> PROVIDED DATA:
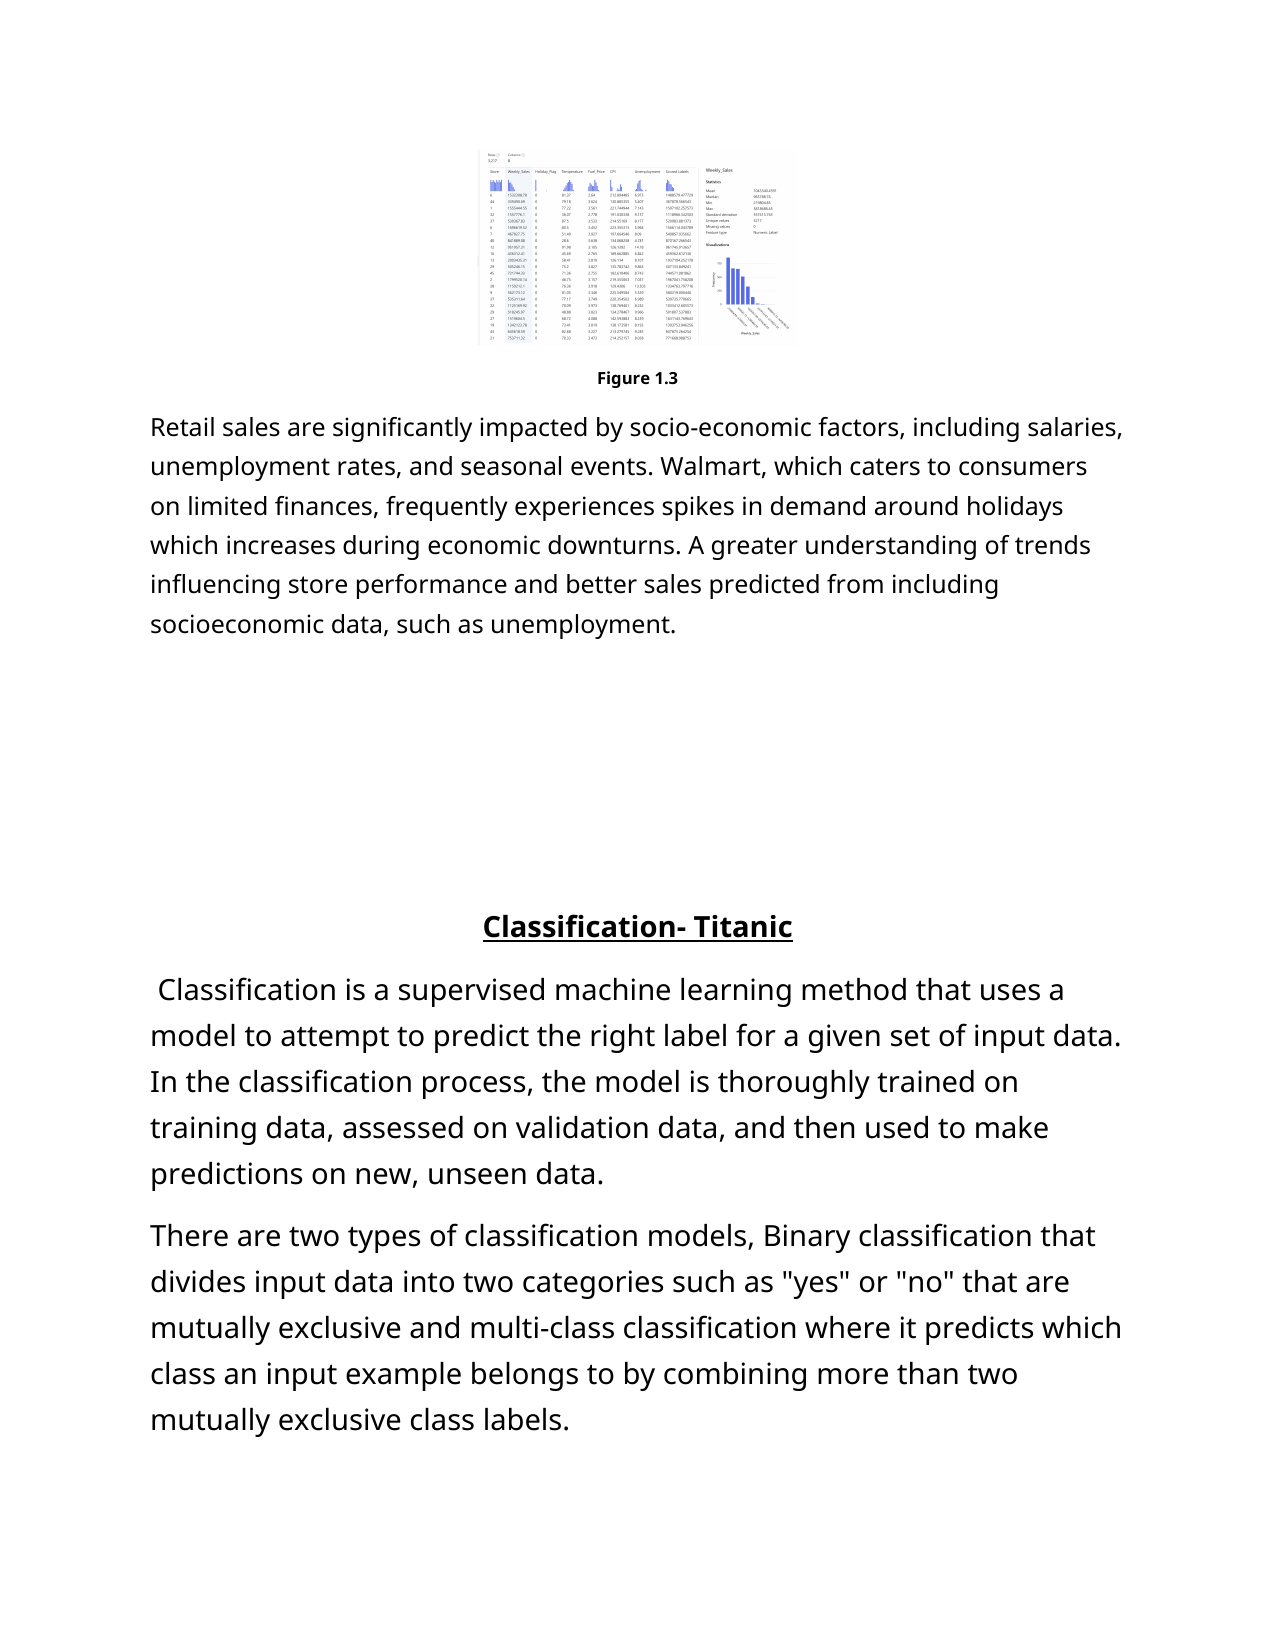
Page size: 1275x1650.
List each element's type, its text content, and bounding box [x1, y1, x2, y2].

text Classification- Titanic [150, 907, 1125, 946]
text There are two types of classification models, Binary classification that divides input data into two categories such as "yes" or "no" that are mutually exclusive and multi-class classification where it predicts which class an input example belongs to by combining more than two mutually exclusive class labels. [150, 1216, 1125, 1439]
text Retail sales are significantly impacted by socio-economic factors, including salaries, unemployment rates, and seasonal events. Walmart, which caters to consumers on limited finances, frequently experiences spikes in demand around holidays which increases during economic downturns. A greater understanding of trends influencing store performance and better sales predicted from including socioeconomic data, such as unemployment. [150, 409, 1125, 641]
text Classification is a supervised machine learning method that uses a model to attempt to predict the right label for a given set of input data. In the classification process, the model is thoroughly trained on training data, assessed on validation data, and then used to make predictions on new, unseen data. [150, 969, 1125, 1193]
text Figure 1.3 [150, 366, 1125, 389]
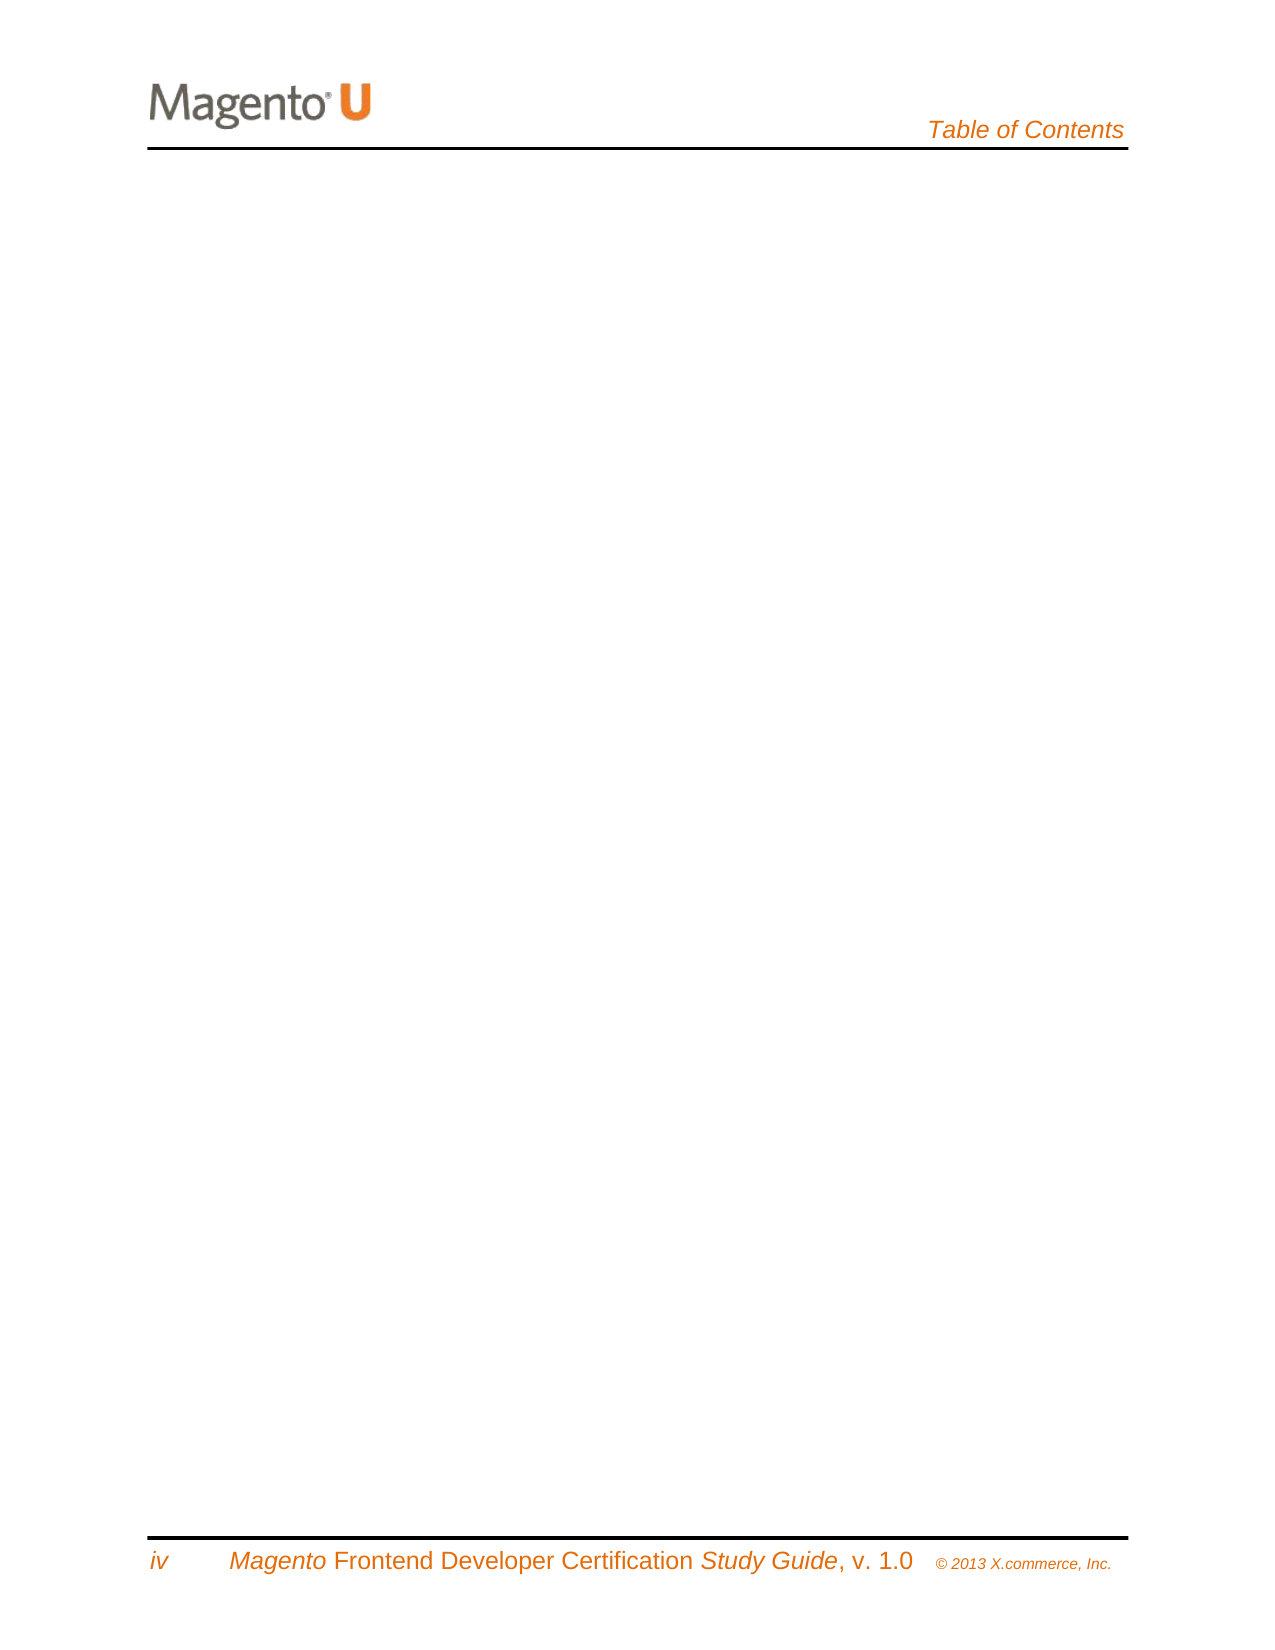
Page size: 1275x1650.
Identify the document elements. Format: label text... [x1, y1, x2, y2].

picture [150, 75, 371, 140]
text Table of Contents [927, 115, 1125, 144]
text iv Magento Frontend Developer Certification Study Guide, v. 1.0 © 2013 X.commerce, Inc. [150, 1546, 1125, 1574]
picture [147, 1536, 1129, 1540]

> EXERCISE INSTRUCTIONS: Keep every word of the records exact as you write them out, but drop the pictures.

> TASK SOLUTION:
Page size: 1275x1650.
List each element's type, its text content, and bounding box [x1, y1, x2, y2].

text Classification- Titanic [150, 907, 1125, 946]
text There are two types of classification models, Binary classification that divides input data into two categories such as "yes" or "no" that are mutually exclusive and multi-class classification where it predicts which class an input example belongs to by combining more than two mutually exclusive class labels. [150, 1216, 1125, 1439]
text Retail sales are significantly impacted by socio-economic factors, including salaries, unemployment rates, and seasonal events. Walmart, which caters to consumers on limited finances, frequently experiences spikes in demand around holidays which increases during economic downturns. A greater understanding of trends influencing store performance and better sales predicted from including socioeconomic data, such as unemployment. [150, 409, 1125, 641]
text Classification is a supervised machine learning method that uses a model to attempt to predict the right label for a given set of input data. In the classification process, the model is thoroughly trained on training data, assessed on validation data, and then used to make predictions on new, unseen data. [150, 969, 1125, 1193]
text Figure 1.3 [150, 366, 1125, 389]
Page size: 1275x1650.
Identify the document elements. Format: label text... [x1, y1, x2, y2].

picture [150, 75, 371, 140]
text Table of Contents [927, 115, 1125, 144]
text iv Magento Frontend Developer Certification Study Guide, v. 1.0 © 2013 X.commerce, Inc. [150, 1546, 1125, 1574]
picture [147, 1536, 1129, 1540]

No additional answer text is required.